Despite being one of the oldest villages in the district, Gongwa is facing extinction from the massive spread of the growth point. Established in the early 1960s, the villagers witnessed the first and second Chimurenga (war against the white settlers). Starting from the Western hills the village stretches more than 20 hectares to the East. Half of the village has been cut to provide the land for the growth point. In 2000, most of the villagers were moved to various places after the land reform program provided land for them, however conflict among the remaining villagers and the District Council raised as the council did not have enough funds for the relocation of the villagers.
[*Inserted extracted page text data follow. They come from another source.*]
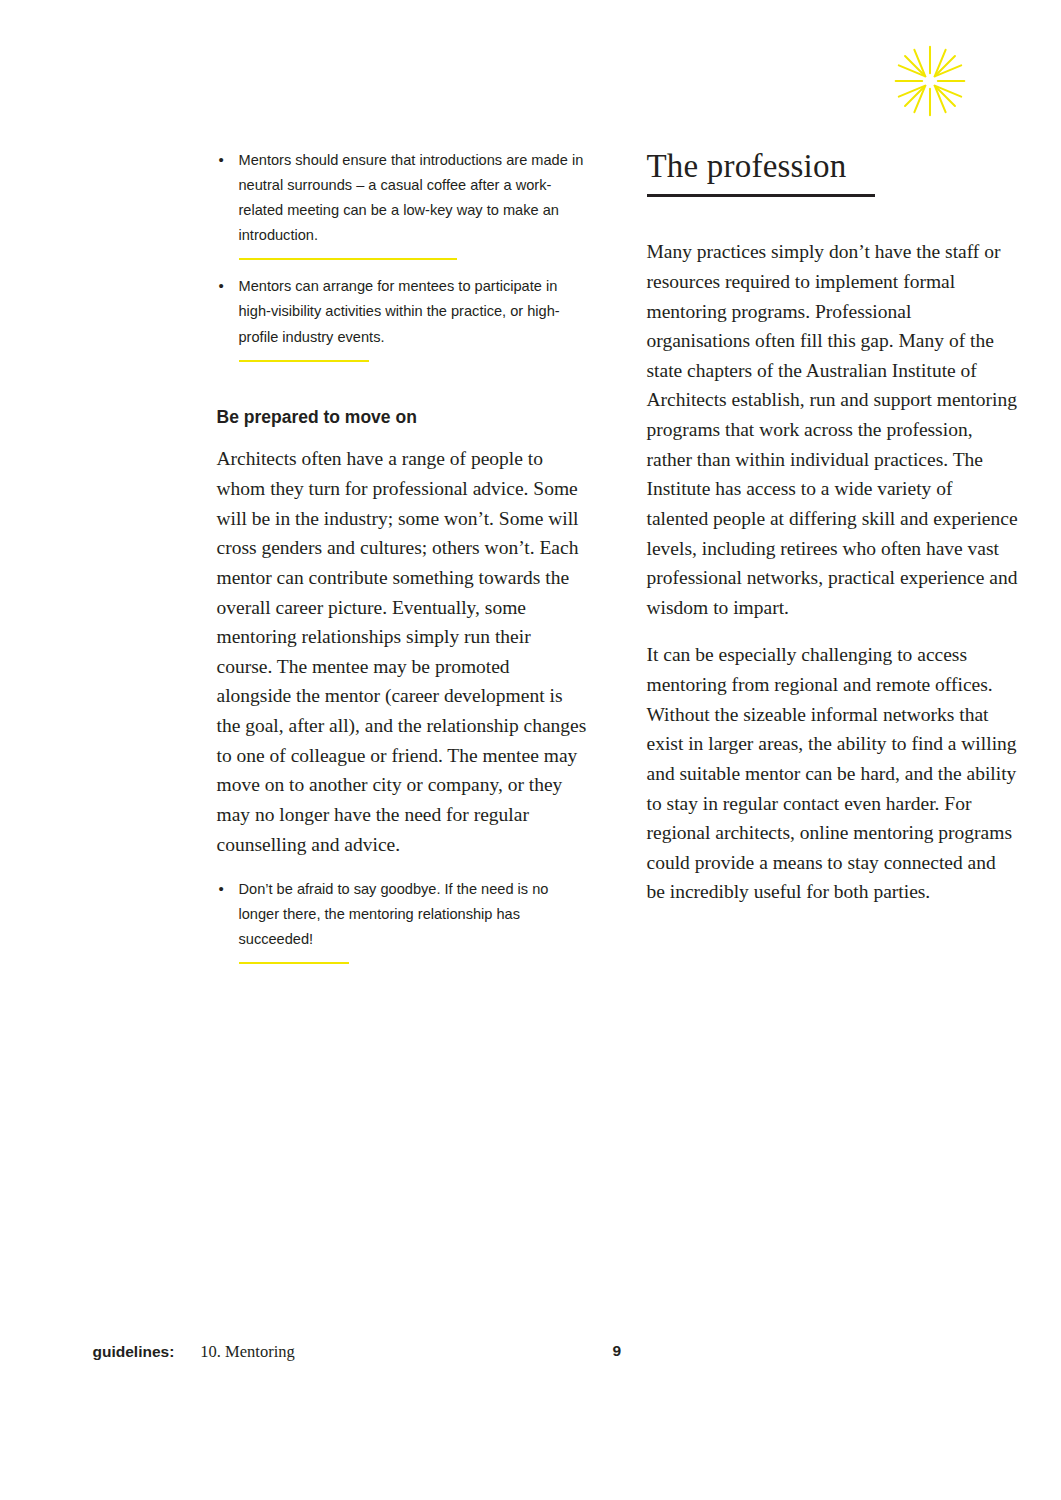Mentors should ensure that introductions are made in neutral surrounds – a casual coffee after a work-related meeting can be a low-key way to make an introduction.
Mentors can arrange for mentees to participate in high-visibility activities within the practice, or high-profile industry events.
Be prepared to move on
Architects often have a range of people to whom they turn for professional advice. Some will be in the industry; some won’t. Some will cross genders and cultures; others won’t. Each mentor can contribute something towards the overall career picture. Eventually, some mentoring relationships simply run their course. The mentee may be promoted alongside the mentor (career development is the goal, after all), and the relationship changes to one of colleague or friend. The mentee may move on to another city or company, or they may no longer have the need for regular counselling and advice.
Don’t be afraid to say goodbye. If the need is no longer there, the mentoring relationship has succeeded!
The profession
Many practices simply don’t have the staff or resources required to implement formal mentoring programs. Professional organisations often fill this gap. Many of the state chapters of the Australian Institute of Architects establish, run and support mentoring programs that work across the profession, rather than within individual practices. The Institute has access to a wide variety of talented people at differing skill and experience levels, including retirees who often have vast professional networks, practical experience and wisdom to impart.
It can be especially challenging to access mentoring from regional and remote offices. Without the sizeable informal networks that exist in larger areas, the ability to find a willing and suitable mentor can be hard, and the ability to stay in regular contact even harder. For regional architects, online mentoring programs could provide a means to stay connected and be incredibly useful for both parties.
guidelines: 10. Mentoring 9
The school was built by some Mujibhas to provide education to their children.

=== Chivi South ===

Manyiwa village falls under chiefs Nemauzhe Mutau, Zinhumwe, Donono, Mukanga, Tumburai, Zivuku, Runesu, Maringire, and others.
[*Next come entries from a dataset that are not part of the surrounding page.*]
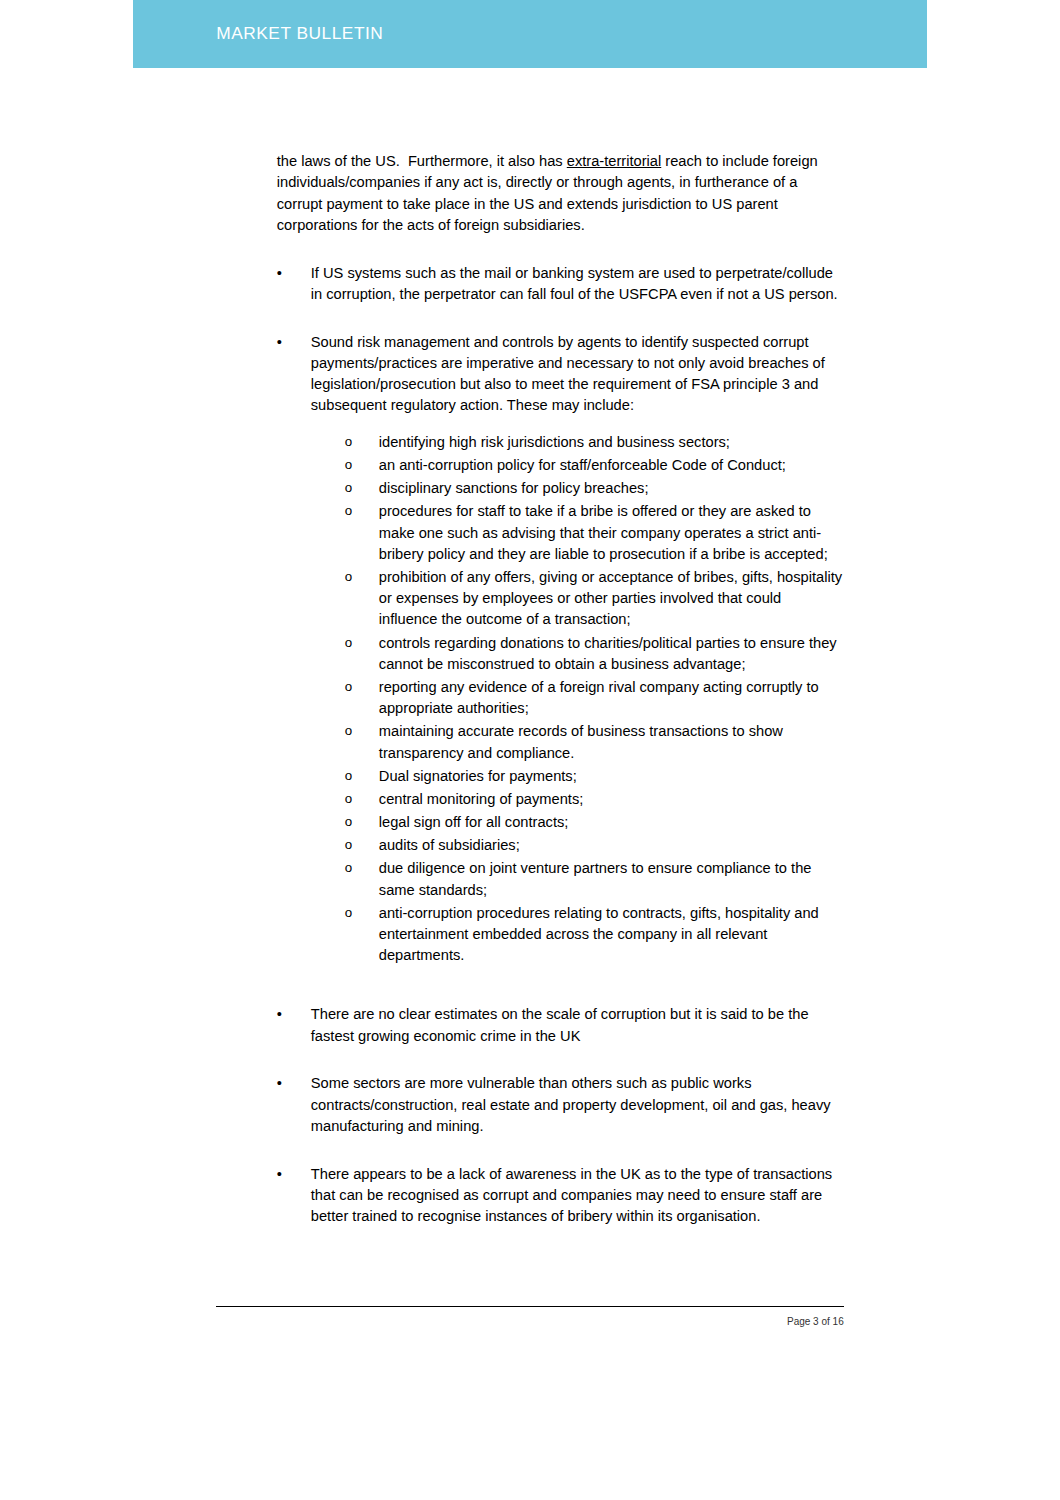MARKET BULLETIN
the laws of the US. Furthermore, it also has extra-territorial reach to include foreign individuals/companies if any act is, directly or through agents, in furtherance of a corrupt payment to take place in the US and extends jurisdiction to US parent corporations for the acts of foreign subsidiaries.
If US systems such as the mail or banking system are used to perpetrate/collude in corruption, the perpetrator can fall foul of the USFCPA even if not a US person.
Sound risk management and controls by agents to identify suspected corrupt payments/practices are imperative and necessary to not only avoid breaches of legislation/prosecution but also to meet the requirement of FSA principle 3 and subsequent regulatory action. These may include:
identifying high risk jurisdictions and business sectors;
an anti-corruption policy for staff/enforceable Code of Conduct;
disciplinary sanctions for policy breaches;
procedures for staff to take if a bribe is offered or they are asked to make one such as advising that their company operates a strict anti-bribery policy and they are liable to prosecution if a bribe is accepted;
prohibition of any offers, giving or acceptance of bribes, gifts, hospitality or expenses by employees or other parties involved that could influence the outcome of a transaction;
controls regarding donations to charities/political parties to ensure they cannot be misconstrued to obtain a business advantage;
reporting any evidence of a foreign rival company acting corruptly to appropriate authorities;
maintaining accurate records of business transactions to show transparency and compliance.
Dual signatories for payments;
central monitoring of payments;
legal sign off for all contracts;
audits of subsidiaries;
due diligence on joint venture partners to ensure compliance to the same standards;
anti-corruption procedures relating to contracts, gifts, hospitality and entertainment embedded across the company in all relevant departments.
There are no clear estimates on the scale of corruption but it is said to be the fastest growing economic crime in the UK
Some sectors are more vulnerable than others such as public works contracts/construction, real estate and property development, oil and gas, heavy manufacturing and mining.
There appears to be a lack of awareness in the UK as to the type of transactions that can be recognised as corrupt and companies may need to ensure staff are better trained to recognise instances of bribery within its organisation.
Page 3 of 16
The Member of Parliament for Chivi South as of 2023 is Saul Maburutse of ZANU PF. To note some schools Chamanhanzva High School, Neruvanga, Chasiyatende, Berejena Mission High School and Magwari Primary School

=== Chivi Central ===

The Member of House of Assembly for the area is Maoneke Exavier of the ZANU–PF party .Village heads: Madhigi village Freddie Madhigi/Madigi Under Chief Chimhamhiwa. Vurayayi (Gwede) Village under chief Chipindu just to name a few

=== Chivi North ===

Is the area including Chivi Growth Point whose current Member of Parliament as of 2023 is Mukungurugwa Huruva Godfrey of the ZANU–PF party.

==Education==
=== Nyaningwe High School ===

The school is the second largest and at the growth point. Nyaningwe was established in 2001 by a local catholic priest, Father Guido Zannet as a missionary school to curb walking distance crisis to access secondary education at nearby Chibi Mission, Tambudzai and Chinembiri secondary schools are at least 8 km from the growth point. In 2015, the school had over 700 students, in form 1 to 4 classes and A level offering commercials and Arts. Most events are held at the Nyaningwe High school Hall which is the largest in the district.